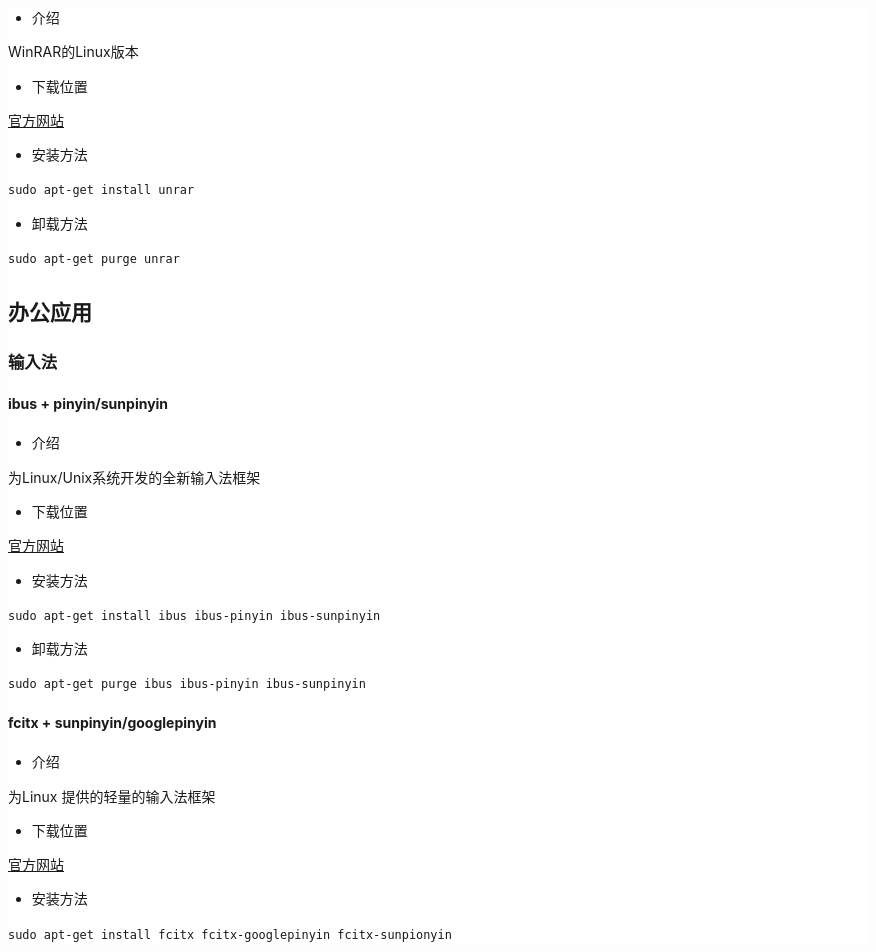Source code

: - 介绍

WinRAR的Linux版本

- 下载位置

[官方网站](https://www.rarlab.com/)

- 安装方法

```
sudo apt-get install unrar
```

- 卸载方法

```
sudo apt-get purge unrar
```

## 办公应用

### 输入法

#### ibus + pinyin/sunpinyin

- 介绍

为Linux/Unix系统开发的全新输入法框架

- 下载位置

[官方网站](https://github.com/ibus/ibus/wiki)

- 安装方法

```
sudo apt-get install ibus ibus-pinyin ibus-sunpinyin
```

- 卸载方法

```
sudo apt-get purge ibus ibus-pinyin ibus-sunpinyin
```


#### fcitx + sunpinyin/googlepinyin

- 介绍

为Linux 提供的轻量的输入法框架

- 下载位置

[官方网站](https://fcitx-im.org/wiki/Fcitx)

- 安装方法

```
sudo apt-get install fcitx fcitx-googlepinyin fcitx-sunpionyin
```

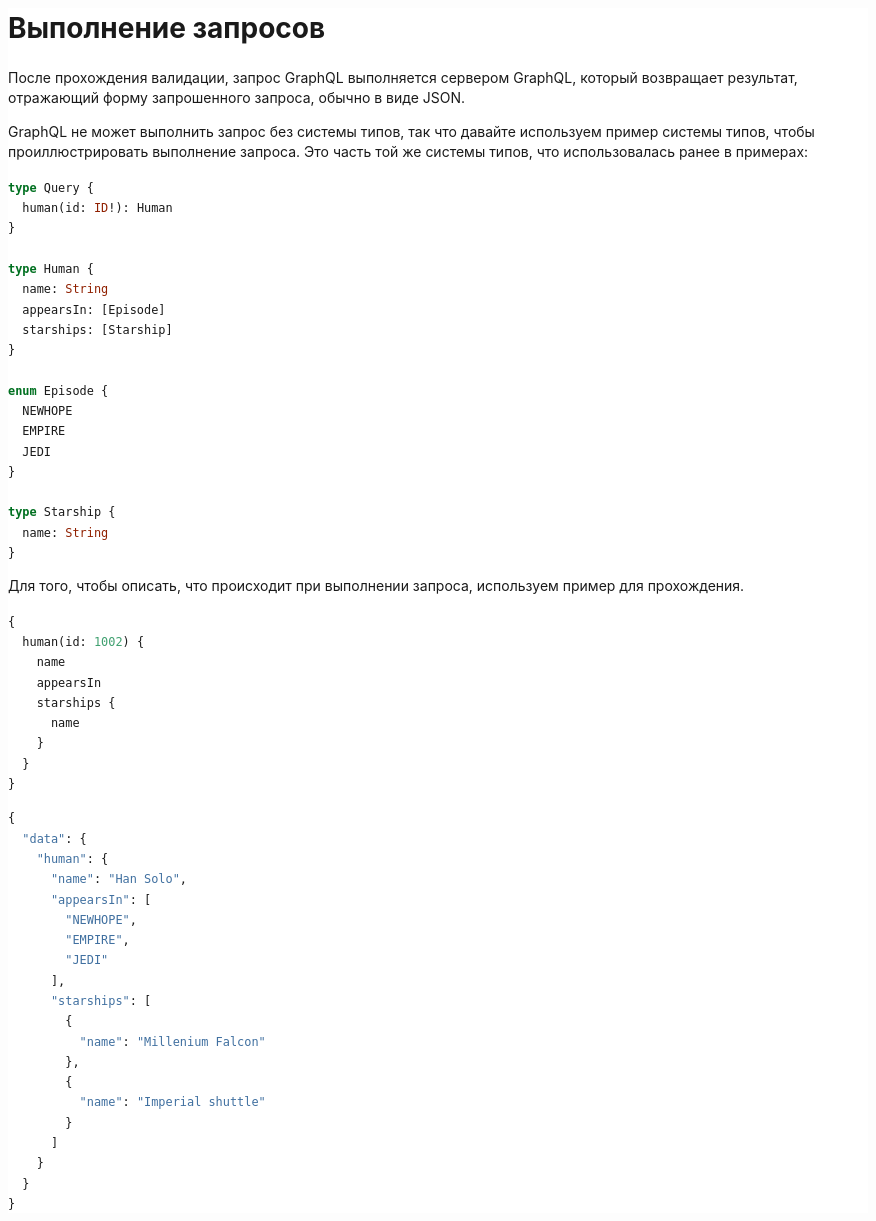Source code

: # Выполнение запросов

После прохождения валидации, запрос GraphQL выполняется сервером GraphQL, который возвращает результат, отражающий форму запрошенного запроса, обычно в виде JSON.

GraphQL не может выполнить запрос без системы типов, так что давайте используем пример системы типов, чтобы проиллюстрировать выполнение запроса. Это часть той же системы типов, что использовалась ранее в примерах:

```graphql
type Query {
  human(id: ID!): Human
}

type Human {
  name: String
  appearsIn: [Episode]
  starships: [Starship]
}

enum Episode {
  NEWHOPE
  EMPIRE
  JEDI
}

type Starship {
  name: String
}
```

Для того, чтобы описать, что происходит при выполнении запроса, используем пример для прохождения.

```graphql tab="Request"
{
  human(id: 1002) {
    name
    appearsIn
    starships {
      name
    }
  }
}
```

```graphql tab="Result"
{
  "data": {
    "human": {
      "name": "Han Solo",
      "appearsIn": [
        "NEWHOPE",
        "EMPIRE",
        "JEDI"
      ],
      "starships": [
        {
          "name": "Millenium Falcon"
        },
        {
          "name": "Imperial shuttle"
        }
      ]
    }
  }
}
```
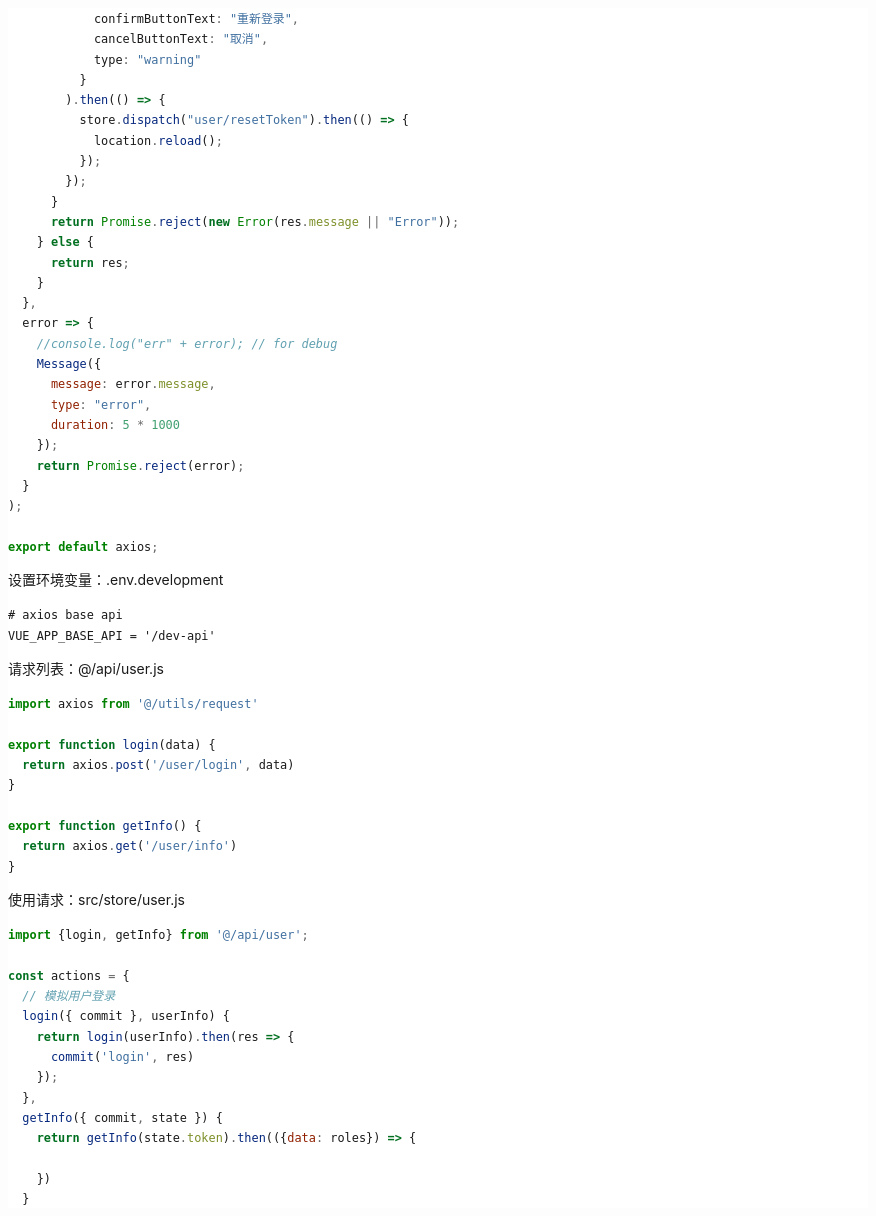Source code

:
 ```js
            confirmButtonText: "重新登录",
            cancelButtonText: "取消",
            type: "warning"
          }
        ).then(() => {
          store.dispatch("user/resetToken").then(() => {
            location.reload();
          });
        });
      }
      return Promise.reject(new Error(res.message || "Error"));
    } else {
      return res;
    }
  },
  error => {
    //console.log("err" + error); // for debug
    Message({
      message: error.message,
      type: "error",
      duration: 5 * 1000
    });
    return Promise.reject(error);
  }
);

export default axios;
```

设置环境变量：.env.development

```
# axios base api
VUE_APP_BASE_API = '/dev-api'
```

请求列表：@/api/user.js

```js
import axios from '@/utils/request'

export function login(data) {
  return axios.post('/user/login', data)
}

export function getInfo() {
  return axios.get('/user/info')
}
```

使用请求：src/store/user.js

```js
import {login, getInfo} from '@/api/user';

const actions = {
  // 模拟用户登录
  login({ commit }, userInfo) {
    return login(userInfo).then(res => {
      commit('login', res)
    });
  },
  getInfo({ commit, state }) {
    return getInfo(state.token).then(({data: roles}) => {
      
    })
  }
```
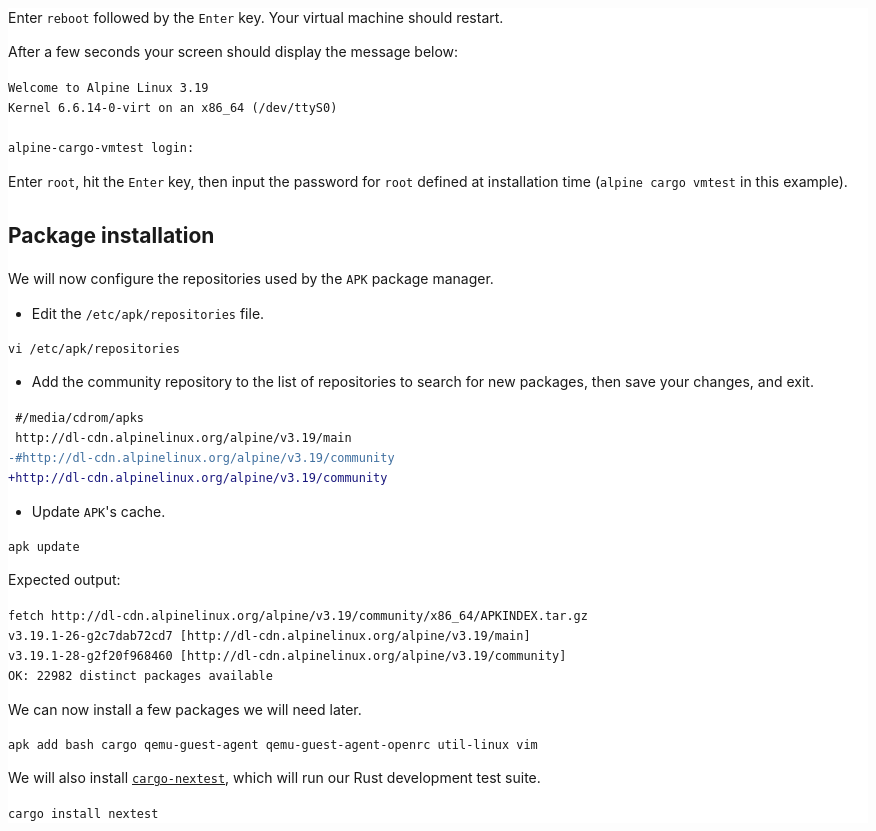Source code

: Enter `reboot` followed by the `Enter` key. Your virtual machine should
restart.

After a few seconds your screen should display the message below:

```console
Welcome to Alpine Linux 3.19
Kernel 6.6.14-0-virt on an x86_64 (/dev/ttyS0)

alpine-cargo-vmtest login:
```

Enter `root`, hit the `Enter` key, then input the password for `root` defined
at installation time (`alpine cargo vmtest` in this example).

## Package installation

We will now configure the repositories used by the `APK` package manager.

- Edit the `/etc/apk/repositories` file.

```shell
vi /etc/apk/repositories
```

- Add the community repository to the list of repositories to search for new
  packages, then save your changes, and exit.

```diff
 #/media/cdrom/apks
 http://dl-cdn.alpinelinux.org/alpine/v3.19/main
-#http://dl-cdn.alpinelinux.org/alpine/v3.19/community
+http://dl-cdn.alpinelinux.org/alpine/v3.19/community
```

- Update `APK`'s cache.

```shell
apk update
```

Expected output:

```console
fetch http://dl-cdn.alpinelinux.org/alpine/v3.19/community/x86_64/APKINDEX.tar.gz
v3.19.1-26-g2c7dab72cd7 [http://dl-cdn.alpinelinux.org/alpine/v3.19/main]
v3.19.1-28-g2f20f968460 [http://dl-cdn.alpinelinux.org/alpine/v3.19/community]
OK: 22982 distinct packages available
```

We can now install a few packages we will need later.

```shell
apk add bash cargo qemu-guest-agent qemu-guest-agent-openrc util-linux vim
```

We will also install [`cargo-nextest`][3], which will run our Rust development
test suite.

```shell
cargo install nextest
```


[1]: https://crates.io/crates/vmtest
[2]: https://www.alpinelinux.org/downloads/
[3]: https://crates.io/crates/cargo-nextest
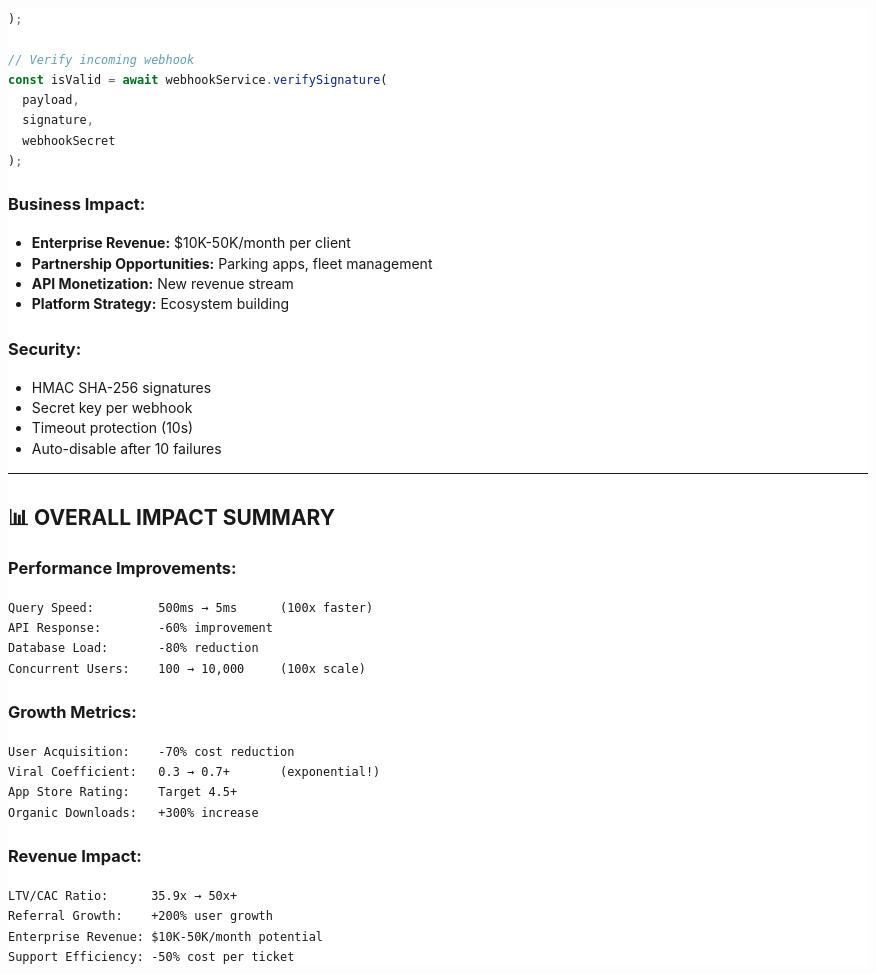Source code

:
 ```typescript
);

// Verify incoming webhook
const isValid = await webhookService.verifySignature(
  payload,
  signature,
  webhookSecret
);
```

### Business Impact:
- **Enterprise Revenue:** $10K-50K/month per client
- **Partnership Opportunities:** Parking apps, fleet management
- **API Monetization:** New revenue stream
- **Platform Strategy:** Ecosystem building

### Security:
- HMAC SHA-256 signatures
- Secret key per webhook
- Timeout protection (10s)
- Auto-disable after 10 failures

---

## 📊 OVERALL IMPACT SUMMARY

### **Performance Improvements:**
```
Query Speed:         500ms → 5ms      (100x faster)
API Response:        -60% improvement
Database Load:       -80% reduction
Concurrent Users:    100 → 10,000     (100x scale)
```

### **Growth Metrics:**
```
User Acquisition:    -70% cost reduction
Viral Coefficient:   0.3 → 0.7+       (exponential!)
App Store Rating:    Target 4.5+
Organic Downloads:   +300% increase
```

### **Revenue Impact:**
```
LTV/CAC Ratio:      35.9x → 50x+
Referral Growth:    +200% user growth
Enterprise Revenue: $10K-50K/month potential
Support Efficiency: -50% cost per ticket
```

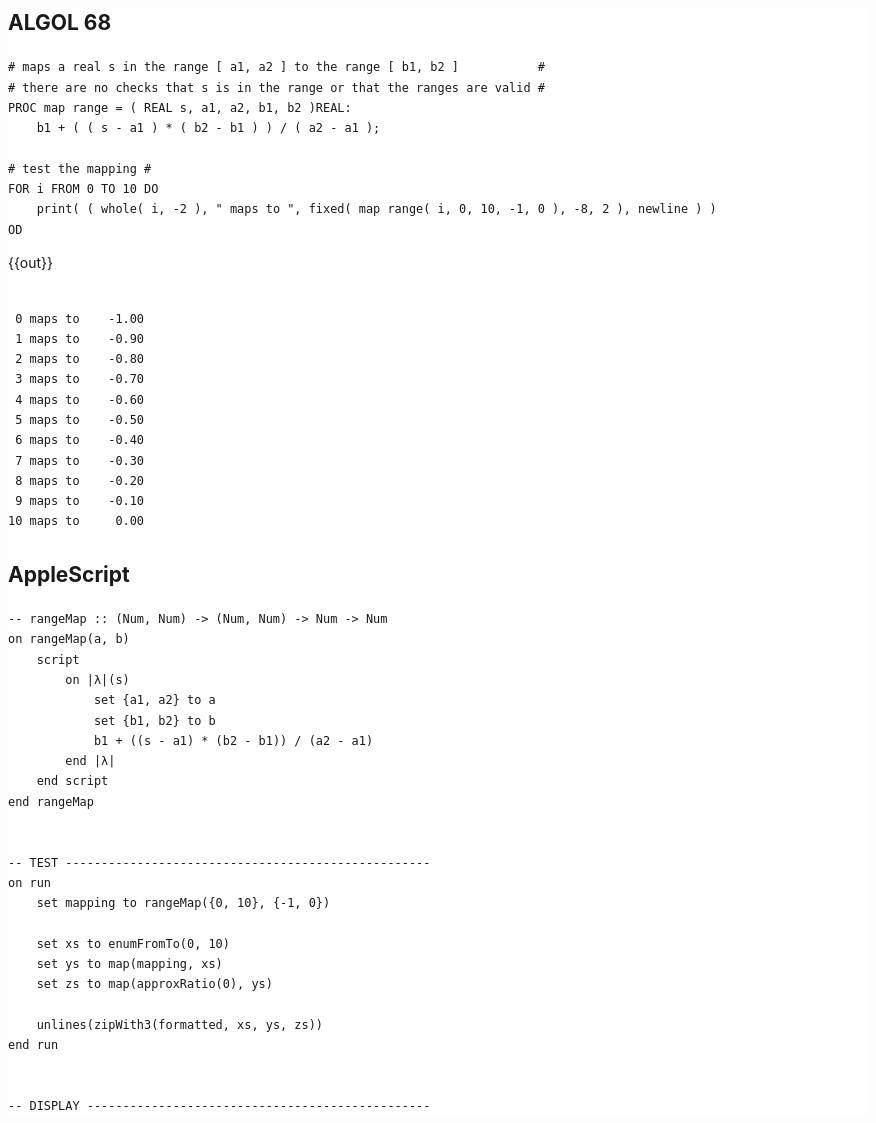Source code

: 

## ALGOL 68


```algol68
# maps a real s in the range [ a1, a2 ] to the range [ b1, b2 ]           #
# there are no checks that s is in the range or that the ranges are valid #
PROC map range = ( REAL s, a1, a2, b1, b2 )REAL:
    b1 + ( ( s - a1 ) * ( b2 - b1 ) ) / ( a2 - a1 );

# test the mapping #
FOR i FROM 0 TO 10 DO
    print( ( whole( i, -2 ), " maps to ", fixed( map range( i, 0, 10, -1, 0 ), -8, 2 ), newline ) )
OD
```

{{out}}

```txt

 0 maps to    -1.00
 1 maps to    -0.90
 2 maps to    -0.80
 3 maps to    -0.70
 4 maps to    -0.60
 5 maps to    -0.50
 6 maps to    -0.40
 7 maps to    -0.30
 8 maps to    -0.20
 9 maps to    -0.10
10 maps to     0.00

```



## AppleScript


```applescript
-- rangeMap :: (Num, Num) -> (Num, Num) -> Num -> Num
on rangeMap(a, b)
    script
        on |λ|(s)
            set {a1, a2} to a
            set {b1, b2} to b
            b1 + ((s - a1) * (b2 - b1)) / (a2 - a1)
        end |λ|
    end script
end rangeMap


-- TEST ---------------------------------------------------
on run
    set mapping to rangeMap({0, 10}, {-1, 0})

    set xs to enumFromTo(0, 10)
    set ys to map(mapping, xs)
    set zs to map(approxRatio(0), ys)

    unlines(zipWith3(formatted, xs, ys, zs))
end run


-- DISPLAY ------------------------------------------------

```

.....

▶ **What you are asked to do**: Your job is to return all lines above that hold the word "https".

▶ **Exercise response**:
[官方网站](https://www.rarlab.com/)
[官方网站](https://github.com/ibus/ibus/wiki)
[官方网站](https://fcitx-im.org/wiki/Fcitx)
[1]: https://crates.io/crates/vmtest
[2]: https://www.alpinelinux.org/downloads/
[3]: https://crates.io/crates/cargo-nextest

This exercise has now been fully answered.